### Document text
┌──
Home / Project Briefing Pages / CNI Spring 2008 Project Briefings / Streaming from the Institutional Repository

April 7, 2008

Geneva Henry
Executive Director, Digital Library Initiative
Rice University

Diane C. Butler
Manager, Enterprise Systems and Applications
Rice University

 

Institutional repositories (IRs) were originally intended for archiving faculty publications, assuming a print model that generally equaled a journal article. With time, however, IRs have grown to support a greater breadth of materials that represent the intellectual output of a research university. Music schools with an emphasis on performance can generate many, many hours of music from faculty and student recitals that serve much the same purpose as does a publication for a faculty member in science, engineering or the humanities. Scholarly video created by faculty and students as well as video of speeches given at the institution by famous visitors are also materials that can be managed by the IR.
└──
### Data excerpt
┌──
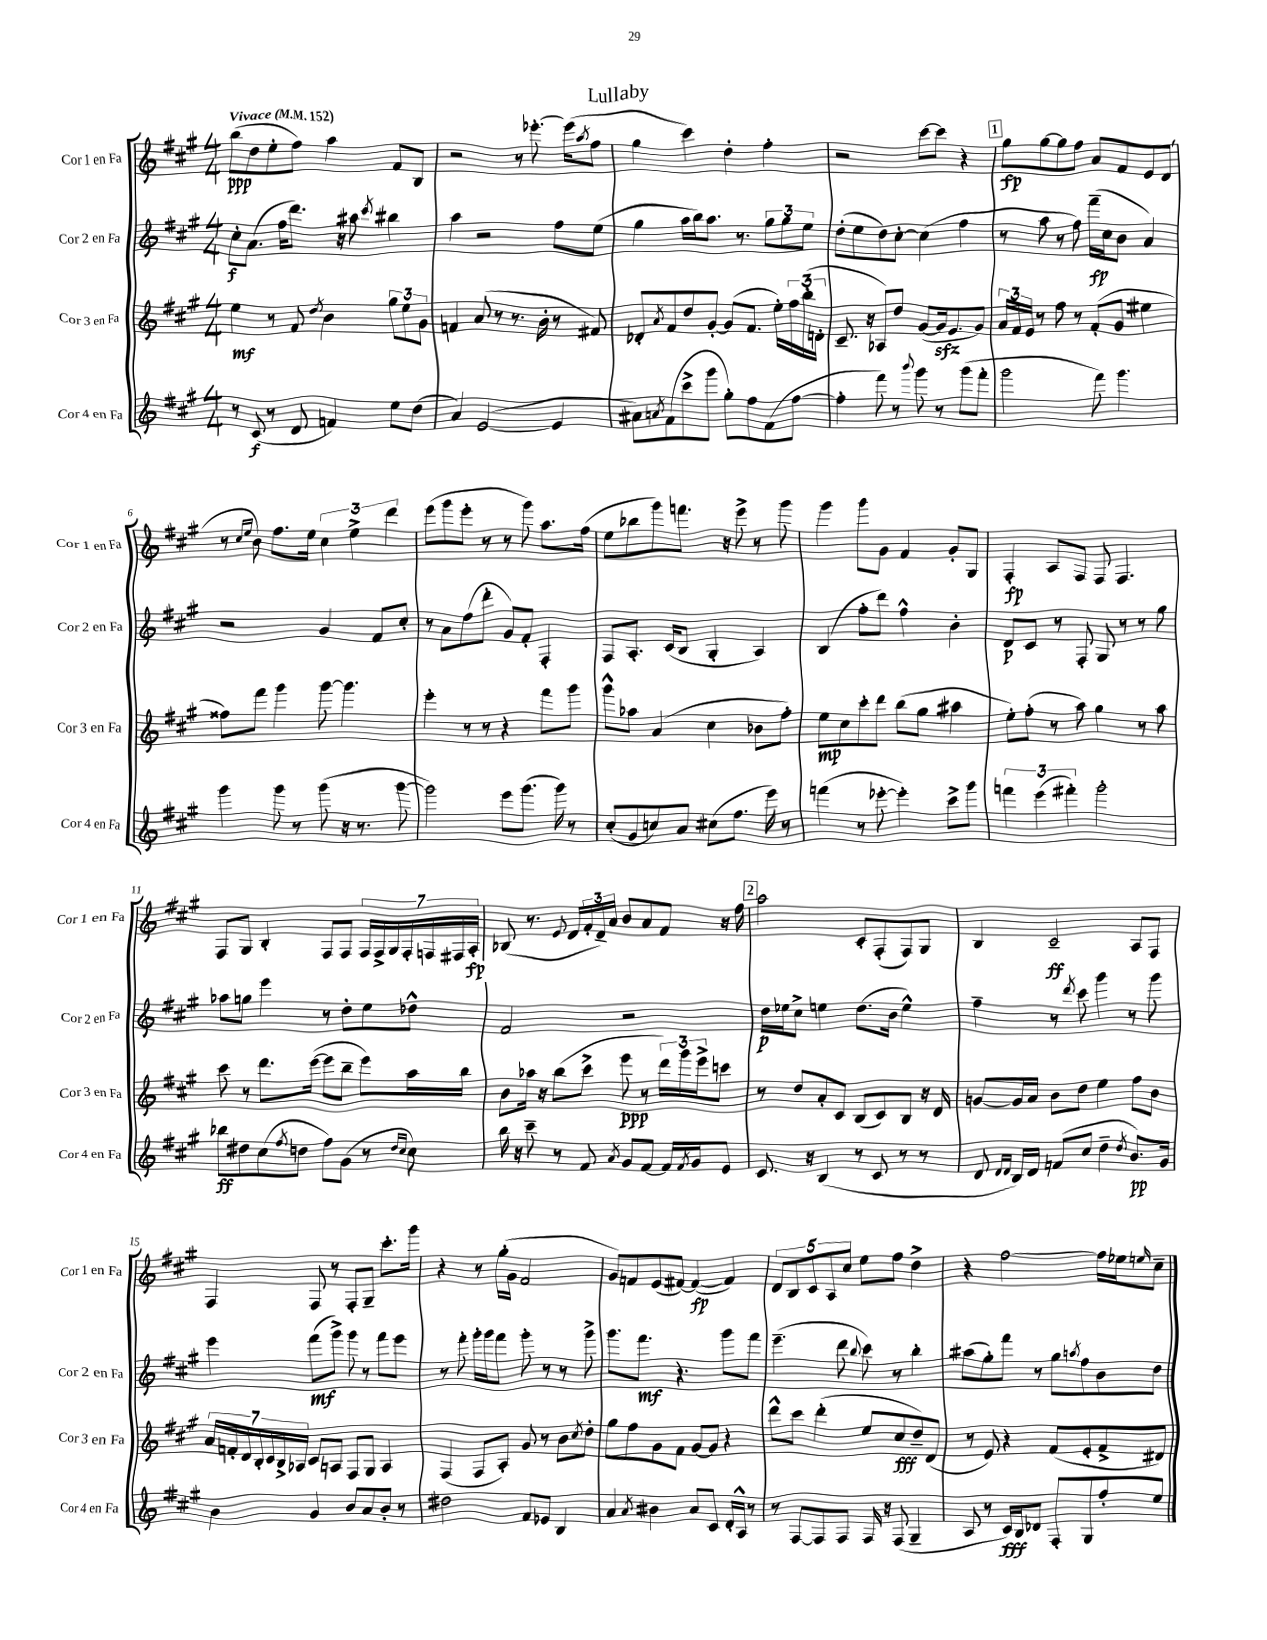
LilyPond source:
└──
### What you are asked to do
Could you carry on the briefing about streaming media from the institutional repository, starting right after its final sentence?

### The answer
One of the challenges, however, is the ability to efficiently deliver these kinds of materials to users directly from the IR without requiring significant bandwidth for downloading. Audio and video streaming servers are designed to handle these types of interactions, providing users with flexible tools that allow them to move easily through various parts of the digital asset. At Rice University, a desire to manage these assets in the institutional repository so they would be sustained long term and be associated with a persistent identifier has led to the implementation of an approach for shared storage. An interface to the University’s DSpace repository allows multimedia files to be stored in a common Isilon clustered storage system, managed by DSpace and front-ended by streaming servers that have access to the same file for streamed delivery rather than full downloads. This method provides a highly scalable and efficient solution that can accommodate front-end servers to the repository as new technologies come along without compromising the integrity of the digital asset and its persistent identifier. Not only does this solution address a technical need for managing really large multimedia files, it has the advantage of building stronger collaborations across the campus as more groups are willing to trust their assets being managed by the Rice IR.

http://scholarship.rice.edu

Handout (PDF)

Presentation (PDF)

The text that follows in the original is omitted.